Some professionals in the Channel Islands are said to recognise the "political imperative" of including foreign tax offences in their new money-laundering laws; and this is taken as evidence that the damage likely to be caused to local economies is minimal.

All these offshore jurisdictions long ago realised that their economies depend on tourism and financial services. The latter have to be properly regulated to have a credible long-term future. If this isn't done, they risk being cut out of the world's financial markets. Few actually want to invest in these centres, as opposed to using them as a base from which to invest elsewhere. This is why the islands accept the need for regulation.

But the UK government may be pushing on too fast in expecting this new legislation to outlaw foreign tax evasion as well as the heavy criminal offences for which it was first envisaged. To question this is not to support universal tax evasion. Any UK professional will be meticulous in the advice given to clients on UK tax. Evading tax here is both morally and socially unacceptable. But this does not mean such professionals can set themselves up in judgement on the tax morality of other countries, or pretend to be expert on them.

The line between taxation and confiscation can be hard to draw. Who can blame families who have had all their family assets confiscated taking steps to avoid it happening again? This is still recent history in Shanghai, Middle Europe and the former USSR: it may still be happening in countries such as Iraq or Iran.

We may joke that tax evasion is a national pastime on the Continent, but if you had personal experience of invasion by a foreign power you too might be reluctant to tell any government all there is to know.

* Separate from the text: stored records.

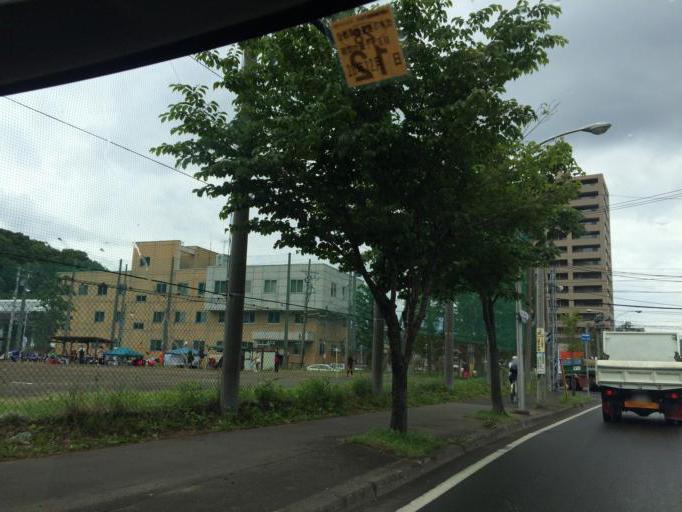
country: JP
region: Hokkaido
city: Sapporo
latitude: 43.0297
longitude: 141.3378
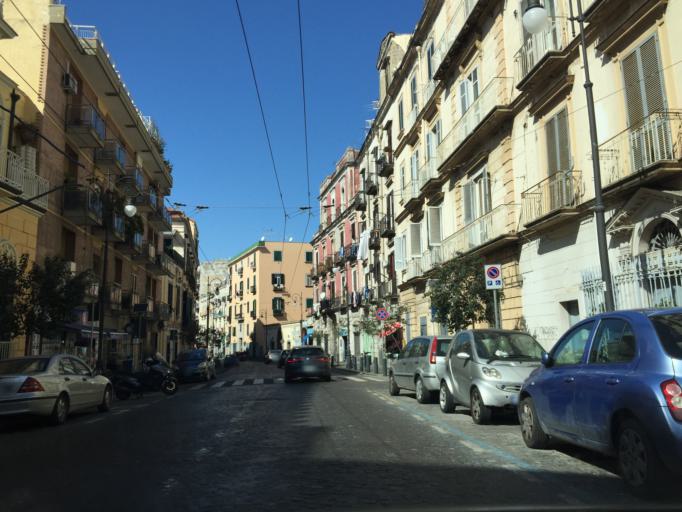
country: IT
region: Campania
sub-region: Provincia di Napoli
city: Portici
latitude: 40.8206
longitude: 14.3273
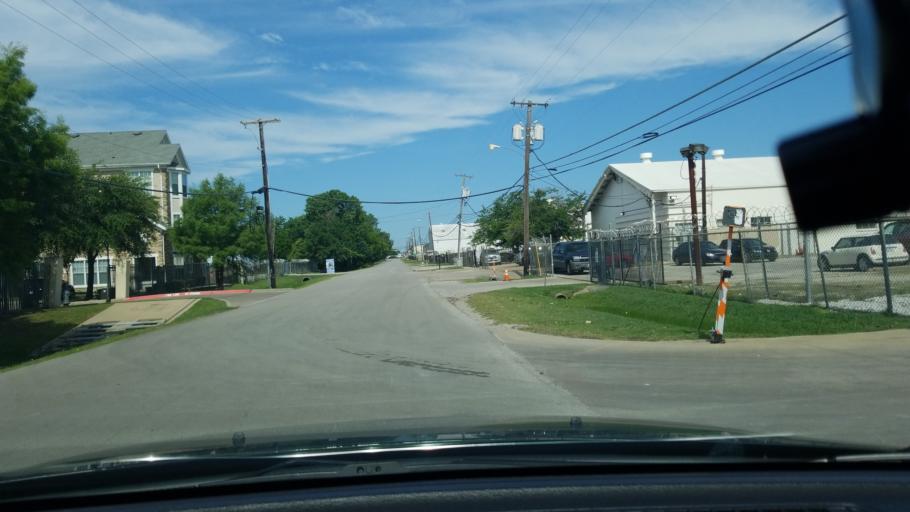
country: US
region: Texas
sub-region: Dallas County
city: Balch Springs
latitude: 32.7743
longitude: -96.6772
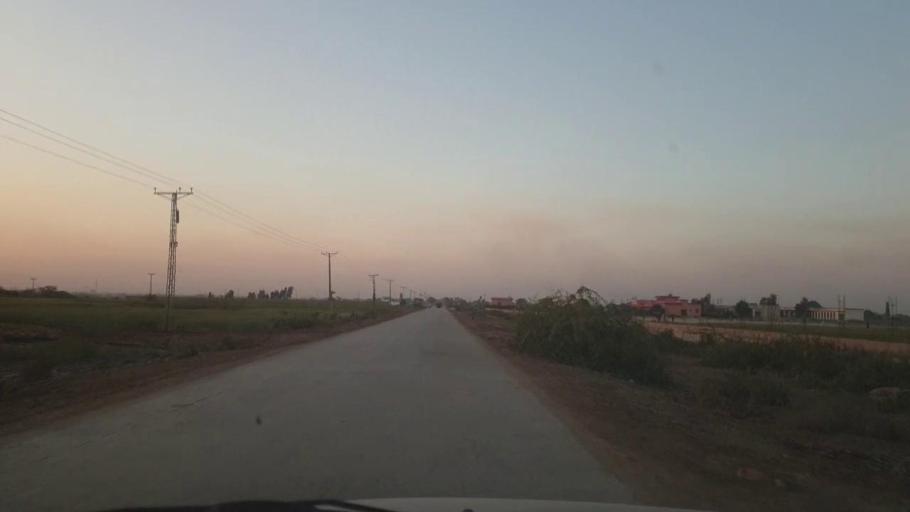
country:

So far as can be discovered, no other country is yet expecting its bankers and professionals to report suspicion that a new customer may not be up- to-date with his taxes back home. This isn't even clearly the law in the UK and the US, let alone any other EU country. So why expect our offshore islands to lead the way?

Continuing pressure on this issue will simply result in money being moved elsewhere. If this happens, our market will lose funds now under management here. At present, $150bn of Jersey's $200bn is invested through London. At worst, the UK might also end up having to provide the islands with financial support as their economies suffer from the withdrawal of business.

Instead, the Government should promote a more co-ordinated approach to the whole problem of tax evasion. This means first persuading other countries to have more rational systems with lower average rates of tax: then to adopt the same disclosure rules across the board.

Only when these rules match up in Liechtenstein, Switzerland, Luxembourg and Monaco, let alone the United States and the rest of Europe, will it make any sense to impose this high moral ground on our offshore islands.